ОТРЫВОК —
Отправляет email-рассылки с помощью сервиса Sendsay
  Все выпуски  

Скурлатов В.И. Философско-политический дневник Из истории советской философии – Василий Соколов. 3


Из истории советской философии – Василий Васильевич Соколов (1919-). 3

 

К.: А работа, которую вы сейчас пишите, она как-то связана с методологией истории философии?

С.: Она пишется по парадигме субъект-объектности, которая, по-моему, дает возможность более обобщенно, эвристично излагать материал по проблемам, в основном по проблемам. Конечно, есть фигуры - Платон, Аристотель, Кант, их никак не растворишь в общей проблематике. Но они все равно излагаются в контексте субъект-объектной проблематики. Вот Эриугена тоже отдельно, потому что и эпоха такая, понимаете. Он не вписывается в эту эпоху: Гегель девятого века.

К.: То есть вы хотите всю историю философию как бы заново посмотреть в контексте субъект-объектности?

С.: Действительно, так. Не знаю, сколько мне Бог отпустил. Я через год надеюсь подать все это до эпохи Просвещения, начиная с мифологии. А там, если… Я в церковь не хожу… Но считаю, что Бог как проблема необходим. Без нее нет метафизики, значит, нет высшей философии. Вот эта идея…

К.: Но означает ли это, что, например, надо вводить, теологию в высшей школе? Философия и богословие, это соратники, союзники или антагонисты, все-таки, как вы считаете?

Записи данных
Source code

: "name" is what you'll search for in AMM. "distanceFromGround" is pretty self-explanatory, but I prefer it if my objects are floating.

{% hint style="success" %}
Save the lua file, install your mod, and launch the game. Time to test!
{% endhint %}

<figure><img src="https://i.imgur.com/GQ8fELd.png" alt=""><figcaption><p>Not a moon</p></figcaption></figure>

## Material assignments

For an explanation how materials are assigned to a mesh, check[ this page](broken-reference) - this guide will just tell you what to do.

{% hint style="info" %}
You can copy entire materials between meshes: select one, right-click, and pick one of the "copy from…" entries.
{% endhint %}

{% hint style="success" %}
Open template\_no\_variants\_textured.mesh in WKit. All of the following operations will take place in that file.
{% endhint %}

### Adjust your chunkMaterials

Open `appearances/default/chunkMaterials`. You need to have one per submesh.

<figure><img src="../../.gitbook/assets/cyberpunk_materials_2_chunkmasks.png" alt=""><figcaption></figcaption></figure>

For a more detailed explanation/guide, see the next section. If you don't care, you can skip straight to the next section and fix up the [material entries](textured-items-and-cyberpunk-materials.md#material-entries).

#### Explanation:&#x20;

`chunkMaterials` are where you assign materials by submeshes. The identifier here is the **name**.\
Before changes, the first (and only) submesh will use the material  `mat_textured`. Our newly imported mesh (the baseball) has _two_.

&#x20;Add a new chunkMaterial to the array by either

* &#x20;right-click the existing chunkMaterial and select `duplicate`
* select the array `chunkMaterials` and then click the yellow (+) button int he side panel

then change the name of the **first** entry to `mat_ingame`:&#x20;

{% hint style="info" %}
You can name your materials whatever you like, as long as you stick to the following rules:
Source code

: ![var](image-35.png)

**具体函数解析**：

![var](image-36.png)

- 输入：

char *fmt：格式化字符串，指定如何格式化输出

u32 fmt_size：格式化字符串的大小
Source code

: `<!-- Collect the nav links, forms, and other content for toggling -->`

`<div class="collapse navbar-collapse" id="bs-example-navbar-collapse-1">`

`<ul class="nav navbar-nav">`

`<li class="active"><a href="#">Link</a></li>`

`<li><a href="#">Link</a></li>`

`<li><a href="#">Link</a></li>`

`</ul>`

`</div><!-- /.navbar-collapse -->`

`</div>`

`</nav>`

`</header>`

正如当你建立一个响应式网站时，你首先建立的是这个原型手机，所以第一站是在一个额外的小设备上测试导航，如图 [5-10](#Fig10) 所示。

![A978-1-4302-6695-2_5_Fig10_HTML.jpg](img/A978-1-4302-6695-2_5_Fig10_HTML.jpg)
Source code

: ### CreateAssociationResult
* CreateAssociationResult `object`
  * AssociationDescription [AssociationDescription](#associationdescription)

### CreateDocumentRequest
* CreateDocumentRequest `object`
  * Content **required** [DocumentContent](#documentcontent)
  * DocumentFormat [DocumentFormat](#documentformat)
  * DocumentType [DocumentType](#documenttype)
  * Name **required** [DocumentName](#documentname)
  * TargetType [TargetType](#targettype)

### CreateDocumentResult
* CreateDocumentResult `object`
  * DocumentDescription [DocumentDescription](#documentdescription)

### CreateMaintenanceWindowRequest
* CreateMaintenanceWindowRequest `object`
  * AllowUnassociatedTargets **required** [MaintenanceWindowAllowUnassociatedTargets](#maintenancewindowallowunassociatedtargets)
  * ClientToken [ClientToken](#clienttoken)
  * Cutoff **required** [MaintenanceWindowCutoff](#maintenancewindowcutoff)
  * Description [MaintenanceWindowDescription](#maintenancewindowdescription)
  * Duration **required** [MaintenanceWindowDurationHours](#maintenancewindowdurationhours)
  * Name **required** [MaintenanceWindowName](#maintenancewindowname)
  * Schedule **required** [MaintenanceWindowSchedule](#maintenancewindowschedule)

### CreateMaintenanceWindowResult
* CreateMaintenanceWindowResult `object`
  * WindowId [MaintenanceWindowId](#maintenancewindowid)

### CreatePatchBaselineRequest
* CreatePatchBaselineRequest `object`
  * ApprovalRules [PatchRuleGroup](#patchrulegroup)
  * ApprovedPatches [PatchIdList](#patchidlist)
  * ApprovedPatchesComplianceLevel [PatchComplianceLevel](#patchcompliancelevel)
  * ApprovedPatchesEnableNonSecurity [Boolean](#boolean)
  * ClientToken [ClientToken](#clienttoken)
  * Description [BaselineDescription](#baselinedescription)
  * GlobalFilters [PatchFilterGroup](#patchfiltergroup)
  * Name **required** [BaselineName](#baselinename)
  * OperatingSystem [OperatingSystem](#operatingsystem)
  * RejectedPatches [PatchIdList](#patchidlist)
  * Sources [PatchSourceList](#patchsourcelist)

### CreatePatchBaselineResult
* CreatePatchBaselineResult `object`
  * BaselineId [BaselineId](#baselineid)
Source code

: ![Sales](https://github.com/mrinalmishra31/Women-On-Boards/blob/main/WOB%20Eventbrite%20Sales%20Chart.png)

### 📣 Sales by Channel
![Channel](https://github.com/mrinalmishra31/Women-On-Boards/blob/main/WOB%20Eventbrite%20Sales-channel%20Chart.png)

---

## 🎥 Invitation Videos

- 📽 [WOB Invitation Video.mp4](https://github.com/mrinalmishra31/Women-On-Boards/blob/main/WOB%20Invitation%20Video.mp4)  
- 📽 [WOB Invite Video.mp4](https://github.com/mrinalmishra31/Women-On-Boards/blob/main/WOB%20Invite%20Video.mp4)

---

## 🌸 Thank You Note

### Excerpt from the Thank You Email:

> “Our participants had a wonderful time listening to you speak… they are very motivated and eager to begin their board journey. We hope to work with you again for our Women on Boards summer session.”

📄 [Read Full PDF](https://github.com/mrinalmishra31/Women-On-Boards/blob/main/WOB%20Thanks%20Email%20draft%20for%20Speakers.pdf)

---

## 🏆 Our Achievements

ЗАДАНИЯ К РАБОТЕ —
**1.** Перепишите из беседы об истории философии фрагмент от слов «С.: Она пишется» до слов «Гегель девятого века.» включительно.
**2.** Продолжите беседу об истории философии, начав сразу после последней приведённой в ней реплики.

ПИСЬМЕННЫЕ ОТВЕТЫ —
**1.**
С.: Она пишется по парадигме субъект-объектности, которая, по-моему, дает возможность более обобщенно, эвристично излагать материал по проблемам, в основном по проблемам. Конечно, есть фигуры - Платон, Аристотель, Кант, их никак не растворишь в общей проблематике. Но они все равно излагаются в контексте субъект-объектной проблематики. Вот Эриугена тоже отдельно, потому что и эпоха такая, понимаете. Он не вписывается в эту эпоху: Гегель девятого века.

**2.**
С.: Философию и теологию я там рассматриваю как конвергенцию мировоззренческих форм. Это значит, что очень их трудно бывает отделить, а в Средние века просто невозможно, философию от теологии. Более того, марксизм – это идеология религиозная, хотя и светская, и это не парадокс. Какой признак идеологии? Авторитарность, массовость. Какой признак философии? Индивидуальность, личностность. А вот насчет «преподавать – не преподавать», ну что вам сказать, история философии убеждает, что даже смелые философы осторожничали, например, Декарт, Спиноза, ибо в 17 веке объявление в атеизме равно обвинению «врагов народа» в 37 году. Все они писали по-латыни. Гассенди, священник, был эпикурейцем, но писал только по-латыни. Спинозе предложили перевести «Богословско-политический трактат» на голландский язык. Он этому решительно воспротивился. Почему? Потому что, писал он в том же произведении: «Библия принесла народу большое утешение». Народ - это толпа. Чернь, vulgus, не может жить без религии с ее суевериями. В русском языке мы переводим теологию как богословие. У западных философов - это theologia inspirata, богооткровенная теология. Это богословие по-русски. У Аристотеля теология завершает метафизику учением о едином Боге, перводвигателе, философском Боге.

К.: А религиозная философия для вас это деревянное железо? Или все-таки вы допускаете ее существование?

С.: Да, вот как сказать. Был спор, во Франции в частности, между Брейе и Жильсоном. Жильсон - крупнейший медиевист-философ, он сказал: да, философия религиозная должна быть! А Брейе: какая?

К.: Это издатель Плотина Брейе?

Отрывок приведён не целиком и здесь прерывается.